**PROBLEM TO WORK ON**
The lines to find are those in the entries that hold the word "assign"; copy every one of them.

Machine-readable electronics designs:
---+---

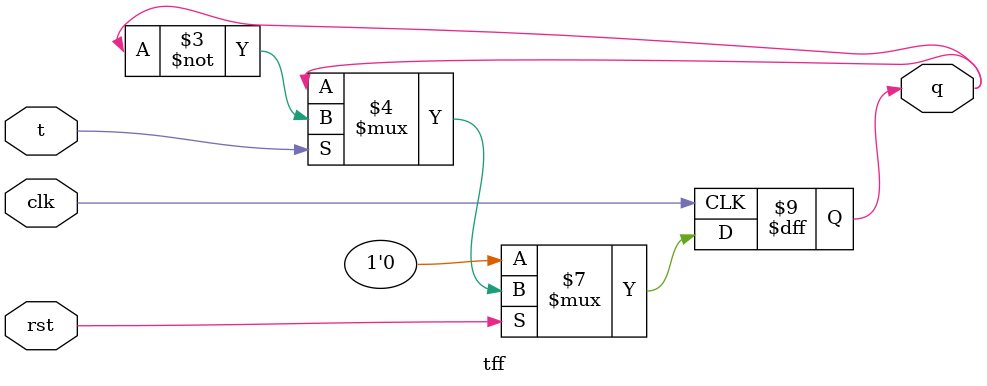
<source format=sv>
module tff(t,rst,clk,q);
  input t,rst,clk;
  output reg q;
  always @(posedge clk)
    begin
      if(!rst)
        q<=1'b0;
      else if(t)
        q<=~q;
    end
endmodule

</source>
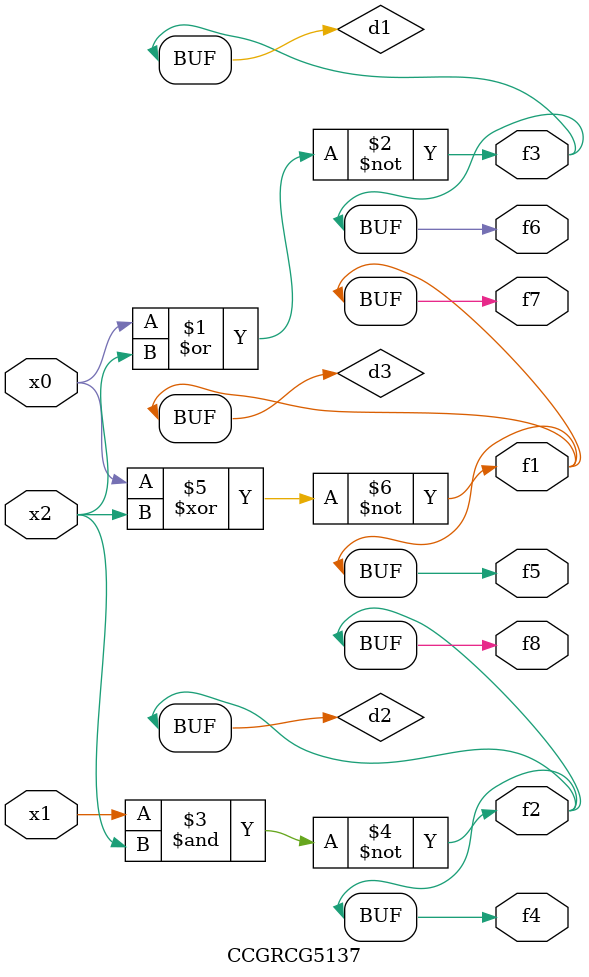
<source format=v>
module CCGRCG5137(
	input x0, x1, x2,
	output f1, f2, f3, f4, f5, f6, f7, f8
);

	wire d1, d2, d3;

	nor (d1, x0, x2);
	nand (d2, x1, x2);
	xnor (d3, x0, x2);
	assign f1 = d3;
	assign f2 = d2;
	assign f3 = d1;
	assign f4 = d2;
	assign f5 = d3;
	assign f6 = d1;
	assign f7 = d3;
	assign f8 = d2;
endmodule

</source>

---+---

**TASK OUTPUT**
	assign f1 = d3;
	assign f2 = d2;
	assign f3 = d1;
	assign f4 = d2;
	assign f5 = d3;
	assign f6 = d1;
	assign f7 = d3;
	assign f8 = d2;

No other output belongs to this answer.